Given records →
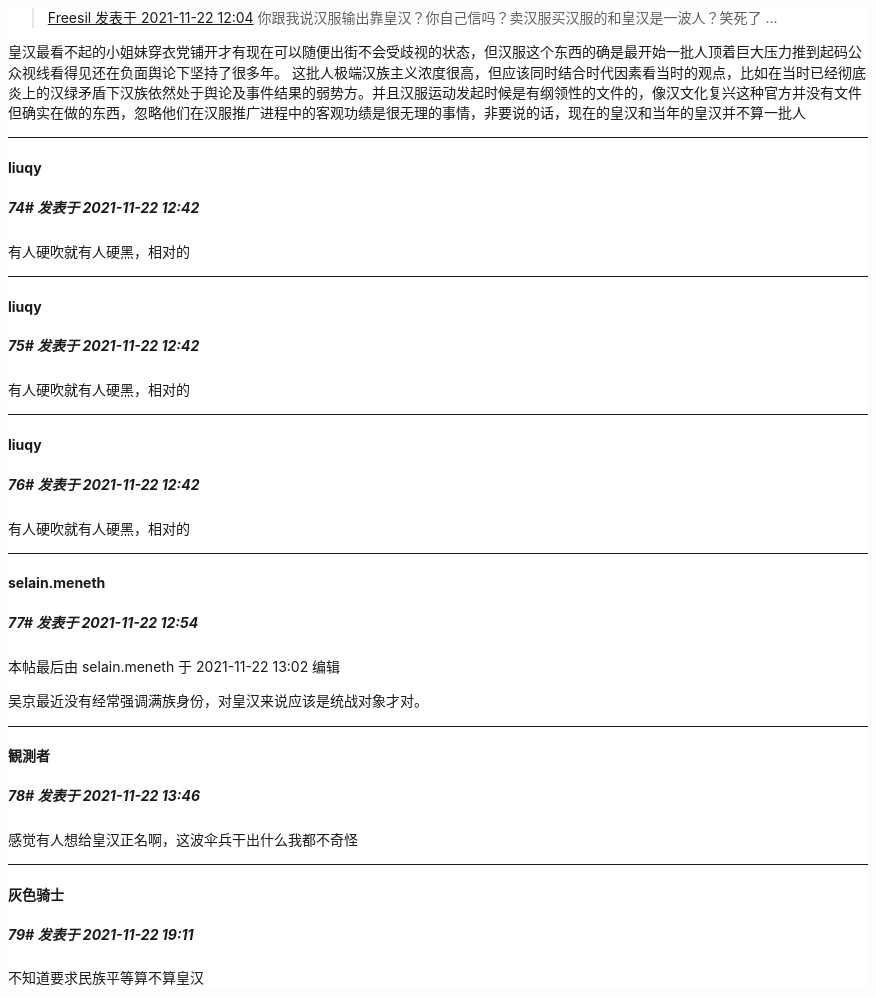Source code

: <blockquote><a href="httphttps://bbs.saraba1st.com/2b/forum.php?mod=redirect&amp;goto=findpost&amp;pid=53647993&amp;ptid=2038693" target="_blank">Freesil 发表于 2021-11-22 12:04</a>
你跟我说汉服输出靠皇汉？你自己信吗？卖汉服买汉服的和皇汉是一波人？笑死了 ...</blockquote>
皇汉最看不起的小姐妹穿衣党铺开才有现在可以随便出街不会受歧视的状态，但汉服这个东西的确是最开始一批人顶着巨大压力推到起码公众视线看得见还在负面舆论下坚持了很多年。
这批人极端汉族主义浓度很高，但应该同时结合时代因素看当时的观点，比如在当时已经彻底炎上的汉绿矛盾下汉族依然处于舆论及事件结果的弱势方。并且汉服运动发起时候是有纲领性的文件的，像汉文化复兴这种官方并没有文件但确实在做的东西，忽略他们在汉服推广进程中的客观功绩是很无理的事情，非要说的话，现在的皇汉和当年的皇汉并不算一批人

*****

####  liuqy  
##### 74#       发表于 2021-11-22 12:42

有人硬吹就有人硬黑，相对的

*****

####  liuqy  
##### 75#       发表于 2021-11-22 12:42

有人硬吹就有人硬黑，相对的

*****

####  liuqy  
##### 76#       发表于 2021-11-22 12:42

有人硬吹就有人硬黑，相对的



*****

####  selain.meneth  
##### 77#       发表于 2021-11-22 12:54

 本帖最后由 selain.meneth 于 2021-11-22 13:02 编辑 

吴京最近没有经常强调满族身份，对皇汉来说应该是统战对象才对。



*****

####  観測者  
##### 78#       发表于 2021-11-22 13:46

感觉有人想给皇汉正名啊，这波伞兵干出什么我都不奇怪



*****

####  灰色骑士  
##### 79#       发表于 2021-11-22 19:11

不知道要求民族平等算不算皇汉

About this exercise →
Could you reproduce the source text of every item above, swapping each "发表于" for "posted at" and changing nothing else? Leave the pictures out of your answer.

Response area →
Source code

: <blockquote><a href="httphttps://bbs.saraba1st.com/2b/forum.php?mod=redirect&amp;goto=findpost&amp;pid=53647993&amp;ptid=2038693" target="_blank">Freesil posted at 2021-11-22 12:04</a>
你跟我说汉服输出靠皇汉？你自己信吗？卖汉服买汉服的和皇汉是一波人？笑死了 ...</blockquote>
皇汉最看不起的小姐妹穿衣党铺开才有现在可以随便出街不会受歧视的状态，但汉服这个东西的确是最开始一批人顶着巨大压力推到起码公众视线看得见还在负面舆论下坚持了很多年。
这批人极端汉族主义浓度很高，但应该同时结合时代因素看当时的观点，比如在当时已经彻底炎上的汉绿矛盾下汉族依然处于舆论及事件结果的弱势方。并且汉服运动发起时候是有纲领性的文件的，像汉文化复兴这种官方并没有文件但确实在做的东西，忽略他们在汉服推广进程中的客观功绩是很无理的事情，非要说的话，现在的皇汉和当年的皇汉并不算一批人

*****

####  liuqy  
##### 74#       posted at 2021-11-22 12:42

有人硬吹就有人硬黑，相对的

*****

####  liuqy  
##### 75#       posted at 2021-11-22 12:42

有人硬吹就有人硬黑，相对的

*****

####  liuqy  
##### 76#       posted at 2021-11-22 12:42

有人硬吹就有人硬黑，相对的



*****

####  selain.meneth  
##### 77#       posted at 2021-11-22 12:54

 本帖最后由 selain.meneth 于 2021-11-22 13:02 编辑 

吴京最近没有经常强调满族身份，对皇汉来说应该是统战对象才对。



*****

####  観測者  
##### 78#       posted at 2021-11-22 13:46

感觉有人想给皇汉正名啊，这波伞兵干出什么我都不奇怪



*****

####  灰色骑士  
##### 79#       posted at 2021-11-22 19:11

不知道要求民族平等算不算皇汉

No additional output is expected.